La démarche l’était-elle pour des raisons évidentes de mise en scène ou était-ce en conformité avec les règles de l’Assemblée nationale ? Un simple passage obligé à Nioro…? Le diable pouvait se cacher dans les détails. On le voit, les  religieux restaient en alerte. Vont-ils donner un autre tour à ce projet de loi concernant les machines à sous (jeux de hasard) ? Ce qu’on peut reprocher aux religieux, c’est cette tendance à regarder « par-dessus les épaules » de la vie pour chercher la vérité dans l’au-delà.

Autre attitude qui posait problème : nos docteurs de la foi et leurs assistants nous affrontaient (nous les Maliens) au lieu d’être parmi nous au plus fort de la mêlée autour du Code.
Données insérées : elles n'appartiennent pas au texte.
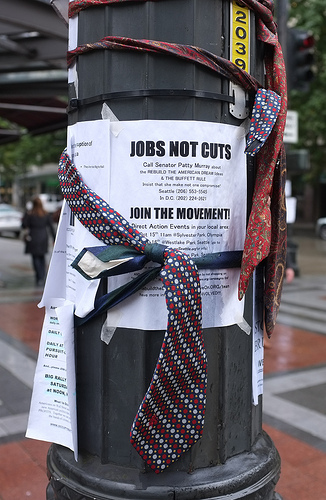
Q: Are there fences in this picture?
A: No, there are no fences.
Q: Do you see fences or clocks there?
A: No, there are no fences or clocks.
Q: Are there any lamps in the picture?
A: No, there are no lamps.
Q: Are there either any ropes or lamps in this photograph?
A: No, there are no lamps or ropes.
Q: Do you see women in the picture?
A: Yes, there is a woman.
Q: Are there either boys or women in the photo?
A: Yes, there is a woman.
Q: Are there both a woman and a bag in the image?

Ils pensaient sans doute à une application rigoureuse de la loi coranique, quitte à vouloir  dresser une barrière autour de leur communauté de croyants pour protéger leur pureté …Heureusement, qu’on n’en est pas arrivé là…Tout n’a donc pas été dit. Et  qui peut se prévaloir déjà du soutien actif des religieux pour les prochains rendez-vous  électoraux ?  Il est vrai que B. Pascal avait déjà su nous avertir à propos de la foi qui est définie dans des  questions sans réponses…

Avez-vous entendu le Président  ATT reparler du Code ? Jusqu’ici, il garde le silence de celui qui commande avec froideur. Quand on voit comment les partis commentent ce vote à la télé, on remarque comment la méthodologie n’a pas évolué. La surveillance de ce Code indiquait-elle alors une implication négative au regard du timing des prochaines élections générales de 2012 ? Quel effet peut avoir l’adoption du Code sur la question du genre ?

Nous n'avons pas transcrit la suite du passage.